“As with language, so with life: less is often more. The quality of life is marked by what you can do without and still do well. The best things in life aren’t things. Simplify. Thoreau subscribed to this line of thinking. So did Buddha, Lao-tzu, and Jesus.” ~Robert Fulghum, All I Really Need to Know I Learned in Kindergarten

Reevaluating Our Lives

It’s hard not to worry about every single aspect of your life after divorce. If the divorce has left you in a place of real financial hardship, things can feel especially worrisome. When your standard of living drops suddenly and dramatically, it can be very difficult to give up things you have become accustomed to.

The upside of losing everything is that it is an opportunity for us to completely reevaluate our understanding of life and refine our thinking.

Financial hardships can serve as a gateway to becoming better, more grounded, more real and more content people. Those things we’ve grown accustomed to never brought us real security. We might have thought they did, but they didn’t and they never can.
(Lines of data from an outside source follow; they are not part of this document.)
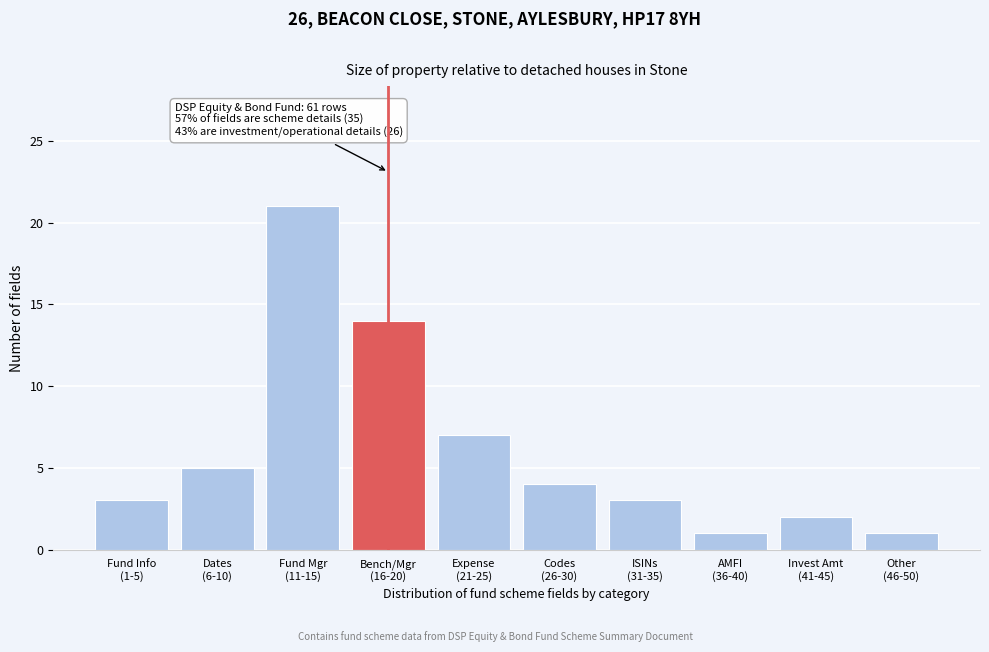

Reading right to left, transcribe all the data shown in this chart.

1	2	1	3	4	7	14	21	5	3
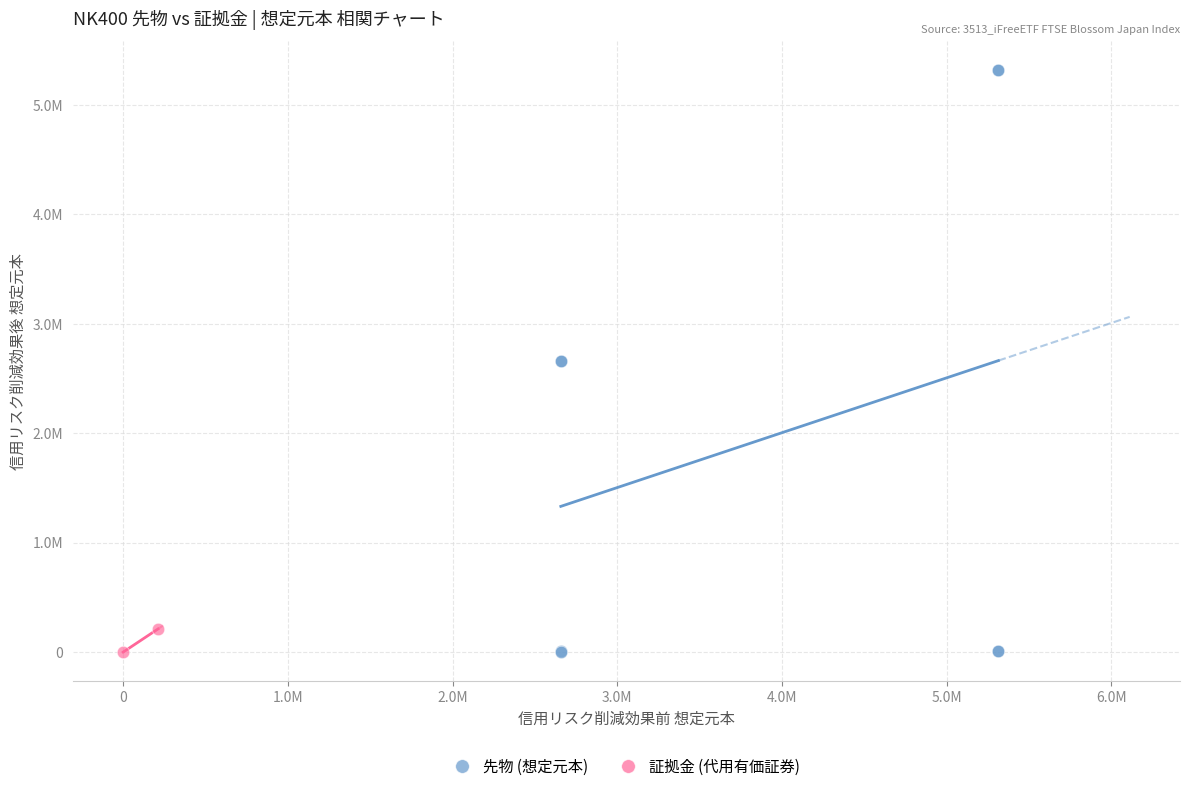

What are all the series names shown in the legend?

先物 (想定元本), 証拠金 (代用有価証券)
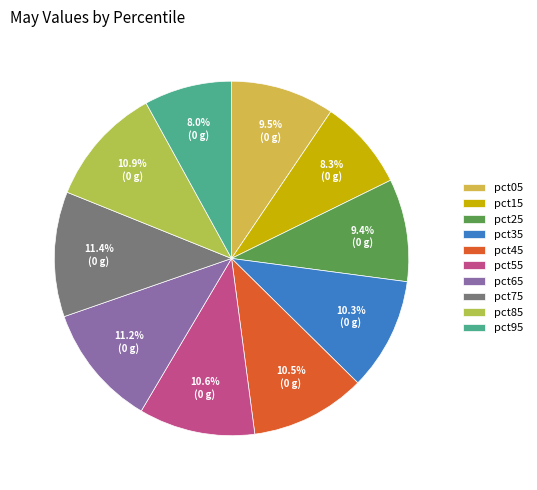

To the nearest percent, what is the difference between the largest and smallest slice percentages?

3%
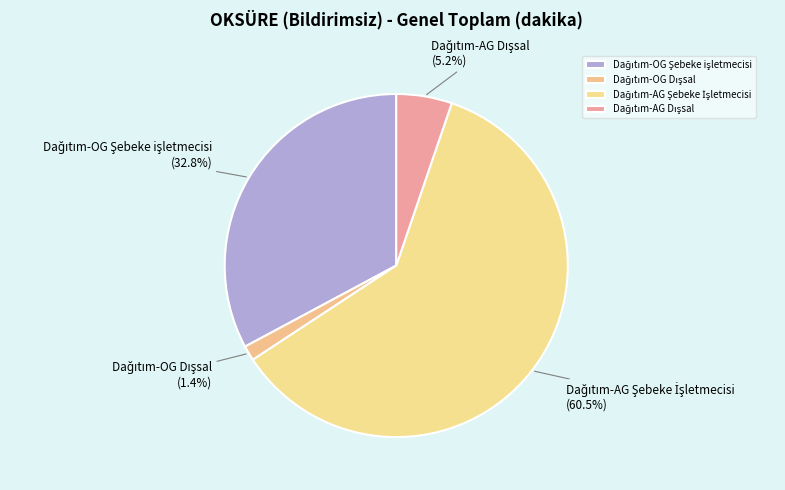

Is there a majority slice in this chart?

Yes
Our divorce and change in financial circumstances may teach us life lessons far more valuable than the false sense of comfort we got from the superficial stuff we once possessed.

Real Security

This world is never secure. Things can be taken away in a fire; we can lose them in a tornado. We can lose our house, our haute couture. Stuff is just stuff.

But if we learn what is really important, what is really lasting, what is truly unshakable, it allows us to never be afraid of external situations again.